_Document section_
Content starts

Ching, a highly respected journalist, was arrested on April 22, 2005, and charged with passing state secrets to Taiwan over a five-year period in a case that observers said was manufactured by the Chinese government to get at him for seeking a manuscript of an interview with Zhao Ziyang, the Communist Party leader deposed in the wake of the Tiananmen massacre in 1989. The arrest was said to underscore the Beijing leadership's determination to keep anything said by Zhao out of print. Zhao spent 15 years under house arrest before he died in 2005.
Ching had previously been deputy editor in chief of Wen Wei Po, a Hong Kong newspaper long regarded as a mouthpiece for the Communist Party. He resigned along with several other journalists in protest after the events in Tiananmen. He was allegedly lured over the border to the southern city of Guangzhou, where he was scheduled to meet a source who had promised to give him a copy of a series of politically sensitive interviews with Zhao. The promise was a ruse.

Content ends

_Exercise requirements_
A. Answer these questions using the passage on Ching's arrest:
(i) On what date was Ching arrested?
(ii) How many years did Zhao spend under house arrest?
(iii) To which city was Ching allegedly lured?
B. Write out everything in the passage on Ching's arrest from "Ching had previously" down to "was a ruse.", putting "trick" in place of "ruse".
The data has nothing to do with the passage on Ching's arrest.

_Information shown_

Content starts

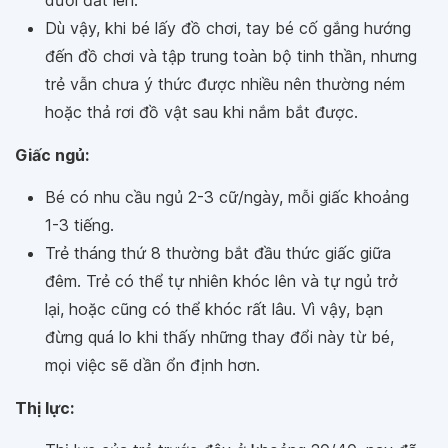
Dù vậy, khi bé lấy đồ chơi, tay bé cố gắng hướng
đến đồ chơi và tập trung toàn bộ tinh thần, nhưng
trẻ vẫn chưa ý thức được nhiều nên thường ném
hoặc thả rơi đồ vật sau khi nắm bắt được.
Giấc ngủ:
Bé có nhu cầu ngủ 2-3 cữ/ngày, mỗi giấc khoảng
1-3 tiếng.
Trẻ tháng thứ 8 thường bắt đầu thức giấc giữa
đêm. Trẻ có thể tự nhiên khóc lên và tự ngủ trở
lại, hoặc cũng có thể khóc rất lâu. Vì vậy, bạn
đừng quá lo khi thấy những thay đổi này từ bé,
mọi việc sẽ dần ổn định hơn.
Thị lực: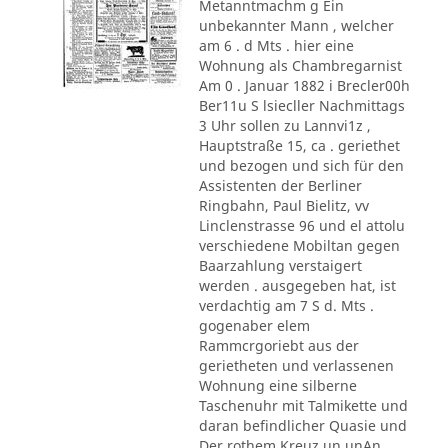
Metanntmachm g Ein
unbekannter Mann , welcher
am 6 . d Mts . hier eine
Wohnung als Chambregarnist
Am 0 . Januar 1882 i Brecler00h
Ber11u S lsiecller Nachmittags
3 Uhr sollen zu Lannvi1z ,
Hauptstraße 15, ca . geriethet
und bezogen und sich für den
Assistenten der Berliner
Ringbahn, Paul Bielitz, vv
Linclenstrasse 96 und el attolu
verschiedene Mobiltan gegen
Baarzahlung verstaigert
werden . ausgegeben hat, ist
verdachtig am 7 S d. Mts .
gogenaber elem
Rammcrgoriebt aus der
gerietheten und verlassenen
Wohnung eine silberne
Taschenuhr mit Talmikette und
daran befindlicher Quasie und
Der rothem Kreuz un unAn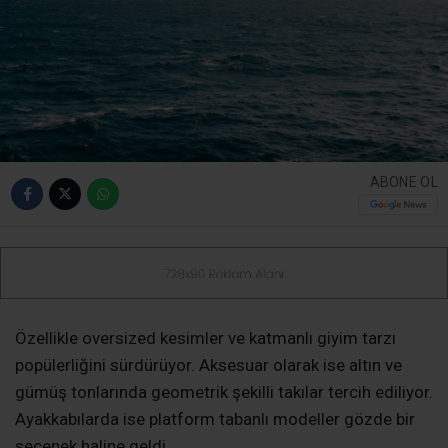
ABONE OL
Özellikle oversized kesimler ve katmanlı giyim tarzı
popülerliğini sürdürüyor. Aksesuar olarak ise altın ve
gümüş tonlarında geometrik şekilli takılar tercih ediliyor.
Ayakkabılarda ise platform tabanlı modeller gözde bir
seçenek haline geldi.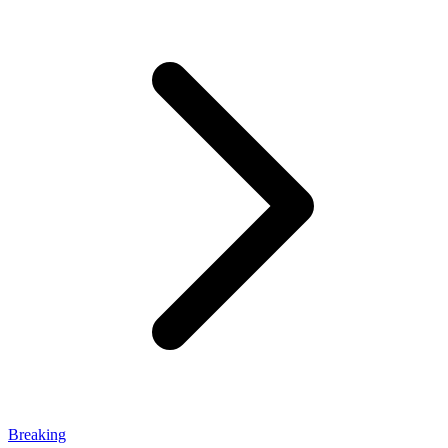
Breaking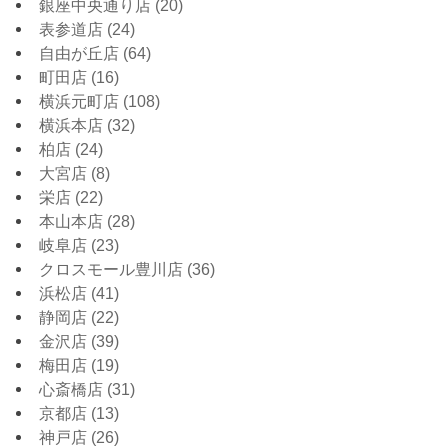
銀座中央通り店
(20)
表参道店
(24)
自由が丘店
(64)
町田店
(16)
横浜元町店
(108)
横浜本店
(32)
柏店
(24)
大宮店
(8)
栄店
(22)
本山本店
(28)
岐阜店
(23)
クロスモール豊川店
(36)
浜松店
(41)
静岡店
(22)
金沢店
(39)
梅田店
(19)
心斎橋店
(31)
京都店
(13)
神戸店
(26)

Content ends

_Results by task_
A.
(i) April 22, 2005
(ii) 15 years
(iii) Guangzhou

B.
Ching had previously been deputy editor in chief of Wen Wei Po, a Hong Kong newspaper long regarded as a mouthpiece for the Communist Party. He resigned along with several other journalists in protest after the events in Tiananmen. He was allegedly lured over the border to the southern city of Guangzhou, where he was scheduled to meet a source who had promised to give him a copy of a series of politically sensitive interviews with Zhao. The promise was a trick.